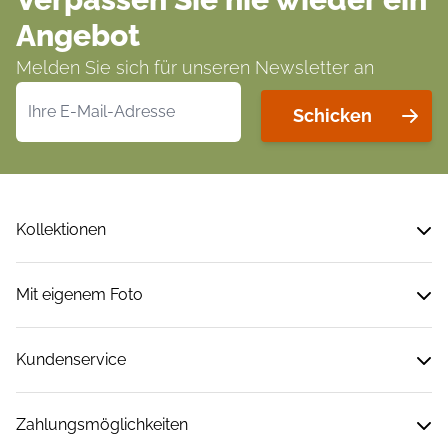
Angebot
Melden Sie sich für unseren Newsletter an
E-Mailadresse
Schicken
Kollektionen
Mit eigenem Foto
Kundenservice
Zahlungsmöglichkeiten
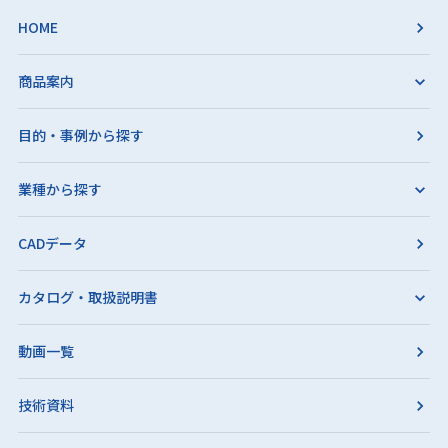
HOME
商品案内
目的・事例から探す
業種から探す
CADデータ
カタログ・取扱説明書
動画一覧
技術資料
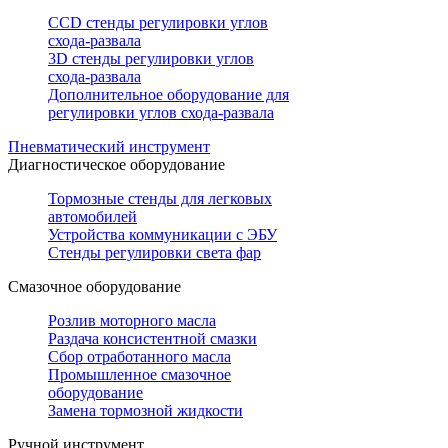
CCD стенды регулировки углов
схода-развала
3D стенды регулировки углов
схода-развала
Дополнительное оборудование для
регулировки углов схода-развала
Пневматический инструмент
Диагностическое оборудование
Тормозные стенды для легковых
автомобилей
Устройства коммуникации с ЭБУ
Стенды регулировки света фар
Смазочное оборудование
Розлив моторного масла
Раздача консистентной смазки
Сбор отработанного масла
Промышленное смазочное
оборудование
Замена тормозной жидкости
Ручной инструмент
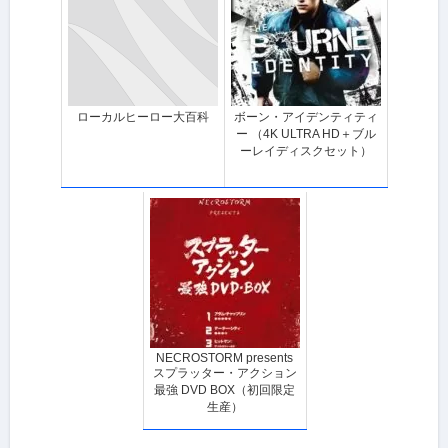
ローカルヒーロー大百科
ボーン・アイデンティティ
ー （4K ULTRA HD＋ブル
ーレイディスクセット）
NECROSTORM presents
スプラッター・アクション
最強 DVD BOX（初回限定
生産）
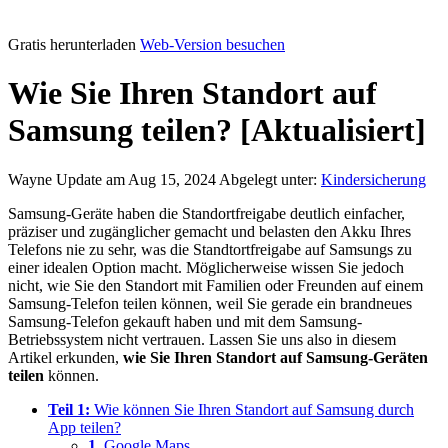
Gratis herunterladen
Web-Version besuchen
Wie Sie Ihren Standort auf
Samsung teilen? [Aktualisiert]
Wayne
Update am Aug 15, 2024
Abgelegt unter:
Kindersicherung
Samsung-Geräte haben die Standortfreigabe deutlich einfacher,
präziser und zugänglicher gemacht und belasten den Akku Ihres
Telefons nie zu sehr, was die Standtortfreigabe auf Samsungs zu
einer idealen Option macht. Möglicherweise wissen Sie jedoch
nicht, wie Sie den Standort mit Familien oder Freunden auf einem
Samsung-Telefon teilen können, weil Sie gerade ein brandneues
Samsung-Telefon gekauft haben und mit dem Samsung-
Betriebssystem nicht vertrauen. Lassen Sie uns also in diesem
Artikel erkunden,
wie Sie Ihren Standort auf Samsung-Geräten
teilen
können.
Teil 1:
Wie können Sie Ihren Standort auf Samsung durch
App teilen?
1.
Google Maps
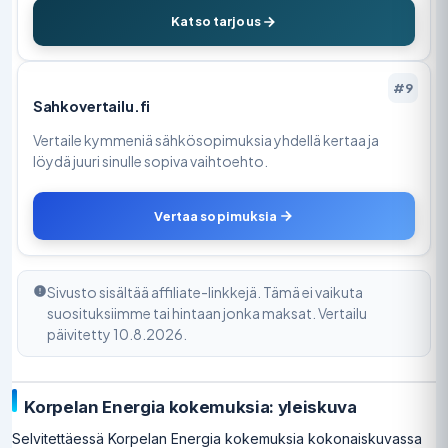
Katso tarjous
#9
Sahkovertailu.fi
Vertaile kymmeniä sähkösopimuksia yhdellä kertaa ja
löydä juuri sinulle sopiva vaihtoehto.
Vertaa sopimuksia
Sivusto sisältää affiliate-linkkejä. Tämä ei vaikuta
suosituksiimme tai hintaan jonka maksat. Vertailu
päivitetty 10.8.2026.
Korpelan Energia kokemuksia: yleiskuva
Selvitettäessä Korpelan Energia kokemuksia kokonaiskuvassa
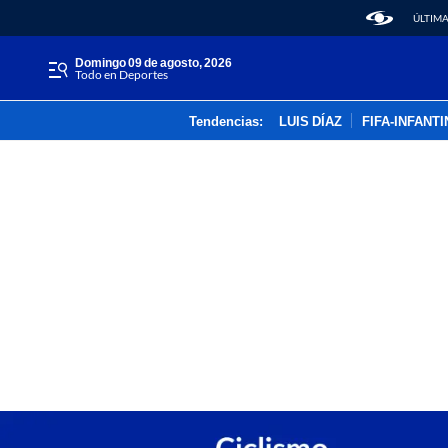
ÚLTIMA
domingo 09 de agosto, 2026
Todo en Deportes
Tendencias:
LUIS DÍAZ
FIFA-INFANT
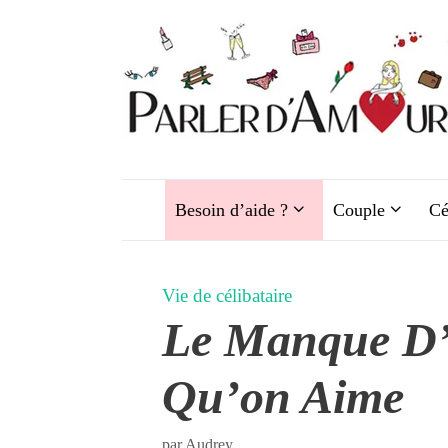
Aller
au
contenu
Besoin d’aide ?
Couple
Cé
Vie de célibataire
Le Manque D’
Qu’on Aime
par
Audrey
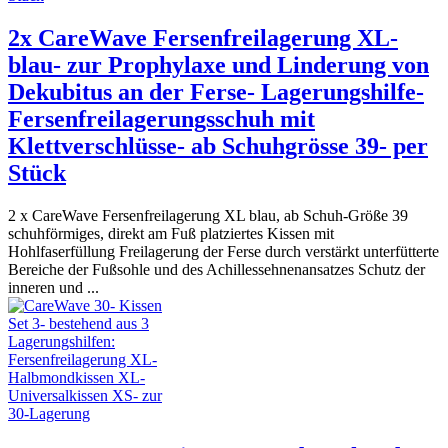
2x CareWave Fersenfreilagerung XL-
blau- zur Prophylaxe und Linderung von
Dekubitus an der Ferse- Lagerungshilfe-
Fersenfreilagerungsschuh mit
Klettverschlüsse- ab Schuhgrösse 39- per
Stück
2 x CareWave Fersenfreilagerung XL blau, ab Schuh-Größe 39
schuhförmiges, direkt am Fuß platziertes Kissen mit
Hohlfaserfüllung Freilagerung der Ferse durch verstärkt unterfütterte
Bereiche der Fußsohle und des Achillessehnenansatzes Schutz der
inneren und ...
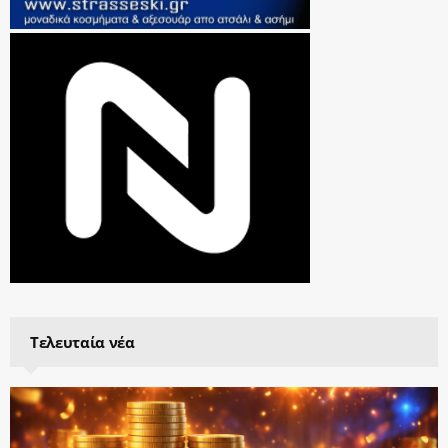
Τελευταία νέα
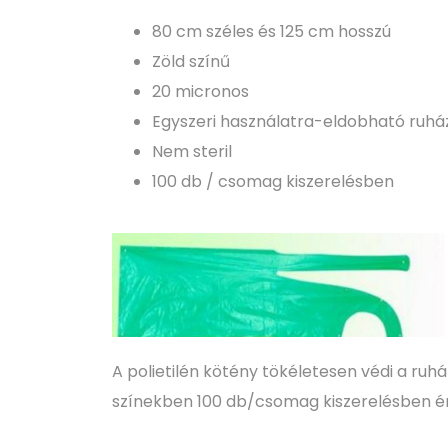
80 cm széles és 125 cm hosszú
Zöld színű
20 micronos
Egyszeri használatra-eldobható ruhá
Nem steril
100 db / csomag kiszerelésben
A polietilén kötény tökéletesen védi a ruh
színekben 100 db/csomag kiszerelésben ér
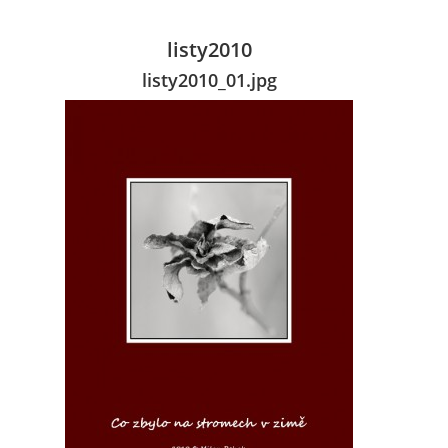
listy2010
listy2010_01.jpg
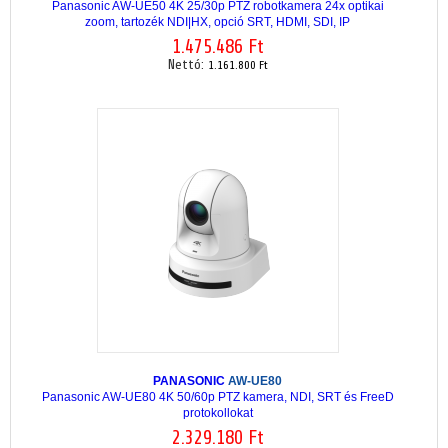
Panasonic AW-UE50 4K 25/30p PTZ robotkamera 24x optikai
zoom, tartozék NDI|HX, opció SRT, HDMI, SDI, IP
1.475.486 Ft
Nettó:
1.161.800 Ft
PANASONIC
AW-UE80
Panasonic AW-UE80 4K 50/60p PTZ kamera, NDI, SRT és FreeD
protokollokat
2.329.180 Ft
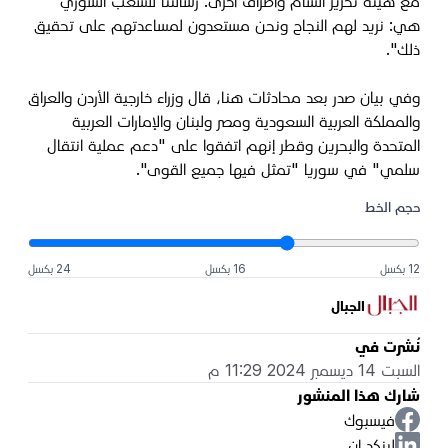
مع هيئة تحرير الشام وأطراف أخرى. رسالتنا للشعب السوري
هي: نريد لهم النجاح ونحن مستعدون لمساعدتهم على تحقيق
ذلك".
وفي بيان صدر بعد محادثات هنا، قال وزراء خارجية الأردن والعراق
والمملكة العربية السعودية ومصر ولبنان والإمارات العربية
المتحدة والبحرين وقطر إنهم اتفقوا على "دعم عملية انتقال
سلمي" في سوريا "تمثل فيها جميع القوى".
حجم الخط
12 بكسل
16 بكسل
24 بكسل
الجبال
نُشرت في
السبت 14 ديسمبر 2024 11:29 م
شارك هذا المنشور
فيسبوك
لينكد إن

_ _ _ _

- [WORK TO BE COMPLETED]: To answer, copy each line from the material above that has the word "durch".

- [RESPONSE]:
Wie können Sie Ihren Standort auf Samsung durch
Hohlfaserfüllung Freilagerung der Ferse durch verstärkt unterfütterte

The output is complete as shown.